Although Napoleon and Wellington never met or corresponded, and fought only one battle against each other, they spoke about one another a great deal both before Waterloo and afterwards. This study of their constantly evolving relationship will show that the received wisdom about Napoleon’s disdain for Wellington’s generalship and Wellington’s respect for Napoleon’s is, despite what was said at Le Caillou, entirely wrong.

We shall see how both Napoleon and Wellington regarded each other’s military ability highly by the time they met at Waterloo. Thereafter both changed their minds and slowly began to damn each other’s martial prowess to the point where – in part through a series of misunderstandings – Napoleon came to loathe Wellington, and rant about his ineptitude. Meanwhile, while maintaining a public stance of great respect for his opponent, Wellington came privately to despise Napoleon both as a general and as a man. This is not a joint biography, but rather a study in beliefs and rivalry, propaganda
and rancour.

Napoleon and Wellington were not equals in any sense until they faced each other across the fields of Waterloo. In 1804, when Napoleon was proclaimed Emperor of France, Wellington was merely a knight of the Bath. From 1808 until 1814, when Napoleon was master of Europe, Wellington was only the commander of an expeditionary force in the Iberian peninsula. Nor was Wellington in any sense the author of Napoleon’s nemesis; that honour must go to the emperor himself when he conceived his plan to invade Russia in 1812. If the relationship between two men were reflected in a fable it would be that of the hare and the tortoise.
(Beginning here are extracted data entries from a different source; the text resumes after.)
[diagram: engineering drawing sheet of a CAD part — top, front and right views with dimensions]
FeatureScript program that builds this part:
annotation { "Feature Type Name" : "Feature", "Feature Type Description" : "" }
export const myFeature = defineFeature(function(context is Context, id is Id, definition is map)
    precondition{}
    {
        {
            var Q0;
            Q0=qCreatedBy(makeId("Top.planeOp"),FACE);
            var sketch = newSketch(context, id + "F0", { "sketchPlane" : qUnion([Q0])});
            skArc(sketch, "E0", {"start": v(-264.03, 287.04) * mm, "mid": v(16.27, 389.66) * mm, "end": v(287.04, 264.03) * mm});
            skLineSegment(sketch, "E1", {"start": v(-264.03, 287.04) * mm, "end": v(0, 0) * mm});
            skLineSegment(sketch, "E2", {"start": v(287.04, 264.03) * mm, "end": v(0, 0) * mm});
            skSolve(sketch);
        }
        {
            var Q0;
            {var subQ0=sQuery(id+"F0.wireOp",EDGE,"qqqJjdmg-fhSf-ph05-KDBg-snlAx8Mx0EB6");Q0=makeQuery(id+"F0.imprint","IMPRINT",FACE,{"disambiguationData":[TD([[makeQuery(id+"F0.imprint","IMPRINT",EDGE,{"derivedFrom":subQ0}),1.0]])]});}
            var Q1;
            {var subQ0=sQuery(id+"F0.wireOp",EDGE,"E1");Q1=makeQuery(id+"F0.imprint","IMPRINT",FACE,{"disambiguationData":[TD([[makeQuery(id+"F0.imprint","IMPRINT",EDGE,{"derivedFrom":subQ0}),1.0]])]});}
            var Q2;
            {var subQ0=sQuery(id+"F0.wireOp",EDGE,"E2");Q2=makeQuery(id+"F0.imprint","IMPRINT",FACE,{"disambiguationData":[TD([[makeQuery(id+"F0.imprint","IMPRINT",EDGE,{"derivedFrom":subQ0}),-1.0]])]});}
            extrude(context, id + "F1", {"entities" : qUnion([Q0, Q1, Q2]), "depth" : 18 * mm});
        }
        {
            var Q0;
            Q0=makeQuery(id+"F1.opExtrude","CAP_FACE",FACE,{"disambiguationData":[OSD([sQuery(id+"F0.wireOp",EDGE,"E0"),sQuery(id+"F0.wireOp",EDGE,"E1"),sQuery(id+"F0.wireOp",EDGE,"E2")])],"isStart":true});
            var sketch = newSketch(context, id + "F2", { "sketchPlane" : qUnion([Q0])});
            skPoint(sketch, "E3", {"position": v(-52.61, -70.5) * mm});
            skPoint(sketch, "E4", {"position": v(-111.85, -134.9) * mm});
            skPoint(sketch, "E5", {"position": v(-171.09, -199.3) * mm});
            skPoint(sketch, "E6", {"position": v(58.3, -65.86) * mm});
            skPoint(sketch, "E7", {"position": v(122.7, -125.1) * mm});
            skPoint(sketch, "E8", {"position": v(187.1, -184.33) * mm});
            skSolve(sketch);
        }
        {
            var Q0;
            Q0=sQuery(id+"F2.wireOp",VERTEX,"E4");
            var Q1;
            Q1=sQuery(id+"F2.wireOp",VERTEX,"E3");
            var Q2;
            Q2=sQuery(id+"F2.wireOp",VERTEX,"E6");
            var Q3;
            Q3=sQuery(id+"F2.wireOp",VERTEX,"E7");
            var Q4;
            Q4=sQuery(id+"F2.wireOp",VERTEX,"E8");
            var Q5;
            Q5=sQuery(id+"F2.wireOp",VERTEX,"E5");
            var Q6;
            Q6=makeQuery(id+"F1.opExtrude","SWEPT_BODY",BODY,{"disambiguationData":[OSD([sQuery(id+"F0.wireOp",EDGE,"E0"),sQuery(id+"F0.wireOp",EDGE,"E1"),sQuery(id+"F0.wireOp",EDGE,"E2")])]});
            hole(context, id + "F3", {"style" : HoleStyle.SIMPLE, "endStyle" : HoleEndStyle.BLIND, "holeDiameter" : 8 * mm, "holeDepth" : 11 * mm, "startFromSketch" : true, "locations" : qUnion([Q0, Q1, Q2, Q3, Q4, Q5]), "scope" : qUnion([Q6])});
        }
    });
Napoleon’s ambitions were monumental, incorporating Europe, Russia and even the Orient, while Wellington’s were those of the rest of his class and profession, entirely circumscribed by parliamentary government. Yet although their characters are usually described as mirror opposites – romantic Napoleonic genius versus prosaic Wellingtonian practicality – there was a single-minded determination for victory and a tendency to ruthlessness that united them. Napoleon had won sixty of his seventy battles; Wellington had fought far fewer, but had won them all. For both men Waterloo was to be their last.”